What you return should match the data below exactly, with no pictures in it.
-- SOURCE MATERIAL follows --
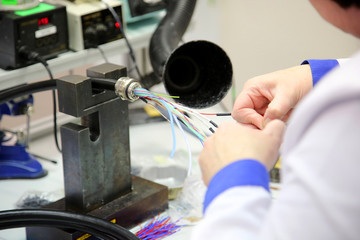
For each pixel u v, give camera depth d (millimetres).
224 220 542
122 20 1464
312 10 1884
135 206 1053
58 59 1344
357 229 454
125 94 901
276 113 875
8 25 1234
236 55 2133
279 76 926
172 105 883
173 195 1150
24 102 1268
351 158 454
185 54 1016
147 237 1020
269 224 501
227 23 2082
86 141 973
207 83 1014
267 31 2020
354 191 452
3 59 1279
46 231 998
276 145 651
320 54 1958
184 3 1447
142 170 1244
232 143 632
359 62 483
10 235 1049
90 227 957
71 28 1382
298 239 474
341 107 469
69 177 1010
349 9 546
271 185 1193
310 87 919
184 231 1048
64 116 1594
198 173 1253
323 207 461
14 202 1173
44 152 1438
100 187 1026
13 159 1274
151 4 1566
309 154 480
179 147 1438
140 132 1535
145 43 1546
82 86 926
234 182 573
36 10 1286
-- SOURCE MATERIAL concluded --
TASK RESPONSE:
For each pixel u v, give camera depth d (millimetres).
224 220 542
122 20 1464
312 10 1884
135 206 1053
58 59 1344
357 229 454
125 94 901
276 113 875
8 25 1234
236 55 2133
279 76 926
172 105 883
173 195 1150
24 102 1268
351 158 454
185 54 1016
147 237 1020
269 224 501
227 23 2082
86 141 973
207 83 1014
267 31 2020
354 191 452
3 59 1279
46 231 998
276 145 651
320 54 1958
184 3 1447
142 170 1244
232 143 632
359 62 483
10 235 1049
90 227 957
71 28 1382
298 239 474
341 107 469
69 177 1010
349 9 546
271 185 1193
310 87 919
184 231 1048
64 116 1594
198 173 1253
323 207 461
14 202 1173
44 152 1438
100 187 1026
13 159 1274
151 4 1566
309 154 480
179 147 1438
140 132 1535
145 43 1546
82 86 926
234 182 573
36 10 1286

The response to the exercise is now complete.